Яна обязательно звонила и отчетливо спрашивала, как дела, все ли «в по-ряд-ке».
— Все в по-ряд-ке, — отвечала Надя хилым расплывчатым голосом.
— Возвращайся домой. Только осторожно. Слышишь? Ос-то-рож-но!
Прогулки в основном были скучными. Но мешать серьезным разговорам не хотелось. И Надя послушно уходила на «проветривание». К тому же «в такую прекрасную погоду грех сидеть дома». А грех — это серьезно, Надя знала это от мамы и дяди Игоря. Так что выбора не было.
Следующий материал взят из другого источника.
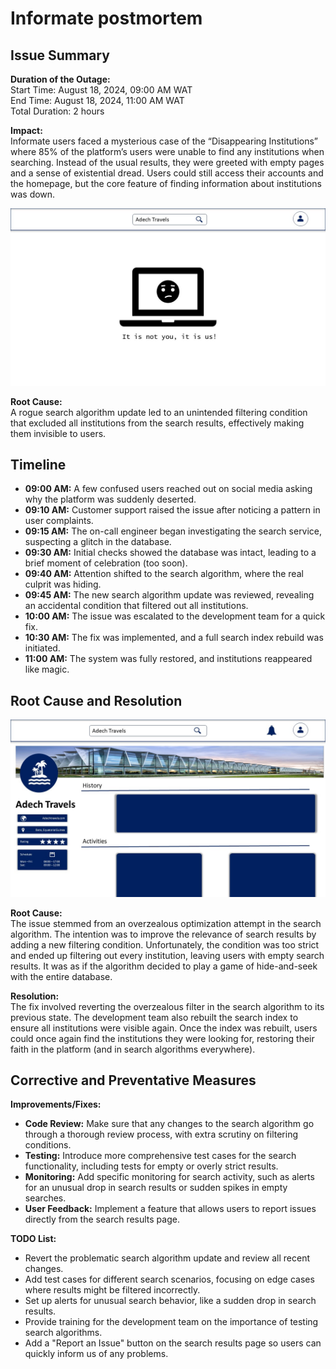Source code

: # Informate postmortem


## Issue Summary

**Duration of the Outage:**  
Start Time: August 18, 2024, 09:00 AM WAT  
End Time: August 18, 2024, 11:00 AM WAT  
Total Duration: 2 hours

**Impact:**  
Informate users faced a mysterious case of the “Disappearing Institutions” where 85% of the platform’s users were unable to find any institutions when searching. Instead of the usual results, they were greeted with empty pages and a sense of existential dread. Users could still access their accounts and the homepage, but the core feature of finding information about institutions was down. 

![Informate Incident](<not found.jpg>)

**Root Cause:**  
A rogue search algorithm update led to an unintended filtering condition that excluded all institutions from the search results, effectively making them invisible to users.

## Timeline

- **09:00 AM:** A few confused users reached out on social media asking why the platform was suddenly deserted.
- **09:10 AM:** Customer support raised the issue after noticing a pattern in user complaints.
- **09:15 AM:** The on-call engineer began investigating the search service, suspecting a glitch in the database.
- **09:30 AM:** Initial checks showed the database was intact, leading to a brief moment of celebration (too soon).
- **09:40 AM:** Attention shifted to the search algorithm, where the real culprit was hiding.
- **09:45 AM:** The new search algorithm update was reviewed, revealing an accidental condition that filtered out all institutions.
- **10:00 AM:** The issue was escalated to the development team for a quick fix.
- **10:30 AM:** The fix was implemented, and a full search index rebuild was initiated.
- **11:00 AM:** The system was fully restored, and institutions reappeared like magic.

## Root Cause and Resolution

![Informate incident resolved](found.jpg)

**Root Cause:**  
The issue stemmed from an overzealous optimization attempt in the search algorithm. The intention was to improve the relevance of search results by adding a new filtering condition. Unfortunately, the condition was too strict and ended up filtering out every institution, leaving users with empty search results. It was as if the algorithm decided to play a game of hide-and-seek with the entire database.

**Resolution:**  
The fix involved reverting the overzealous filter in the search algorithm to its previous state. The development team also rebuilt the search index to ensure all institutions were visible again. Once the index was rebuilt, users could once again find the institutions they were looking for, restoring their faith in the platform (and in search algorithms everywhere).

## Corrective and Preventative Measures

**Improvements/Fixes:**  
- **Code Review:** Make sure that any changes to the search algorithm go through a thorough review process, with extra scrutiny on filtering conditions.
- **Testing:** Introduce more comprehensive test cases for the search functionality, including tests for empty or overly strict results.
- **Monitoring:** Add specific monitoring for search activity, such as alerts for an unusual drop in search results or sudden spikes in empty searches.
- **User Feedback:** Implement a feature that allows users to report issues directly from the search results page.

**TODO List:**  
- Revert the problematic search algorithm update and review all recent changes.
- Add test cases for different search scenarios, focusing on edge cases where results might be filtered incorrectly.
- Set up alerts for unusual search behavior, like a sudden drop in search results.
- Provide training for the development team on the importance of testing search algorithms.
- Add a "Report an Issue" button on the search results page so users can quickly inform us of any problems.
Впрочем, вскоре Яна принесла Наде наушники и показала, как слушать на телефоне музыку. Это наполнило прогулки новым смыслом. Теперь Надя могла в любую секунду включить желанное произведение, а не ждать, пока его передадут по бабушкиному приемнику. И Надя стала покидать папину квартиру в радостном предвкушении. Все дольше разгуливала по дорожкам сквера, давала себе пропитаться мягким тенистым теплом. Вдыхала густые летние запахи, прикрывала глаза. И в уши лились концерты Бетховена, Чайковского, Рахманинова. Музыка постепенно, нота за нотой, возвращалась в Надю.
А как-то раз Надя с папой были у Яны в гостях. Яна жила в чистенькой и очень светлой розово-бежевой квартире. В кирпичном доме недалеко от Надиной школы. Наде в гостях понравилось. Она сидела на плюшевом розовом диване рядом с папой, а Яна поила их чаем и кормила довольно вкусным банановым чизкейком. В комнате были розовые подушки, пуфики, ароматные свечки, диковинные изогнутые вазы. А еще в углу стояло пианино. Надя долго смотрела на него и все яснее осознавала, что страшно истосковалась за эти три месяца по ощущению клавиш под пальцами. Горячая тоска больно и одновременно сладко впилась в Надино сердце. Острыми длинными зубами в сочную сердечную мякоть. Надя поднялась с дивана. И, оставив на бежевой квадратной тарелке недоеденный кусочек чизкейка, подошла к пианино и открыла крышку.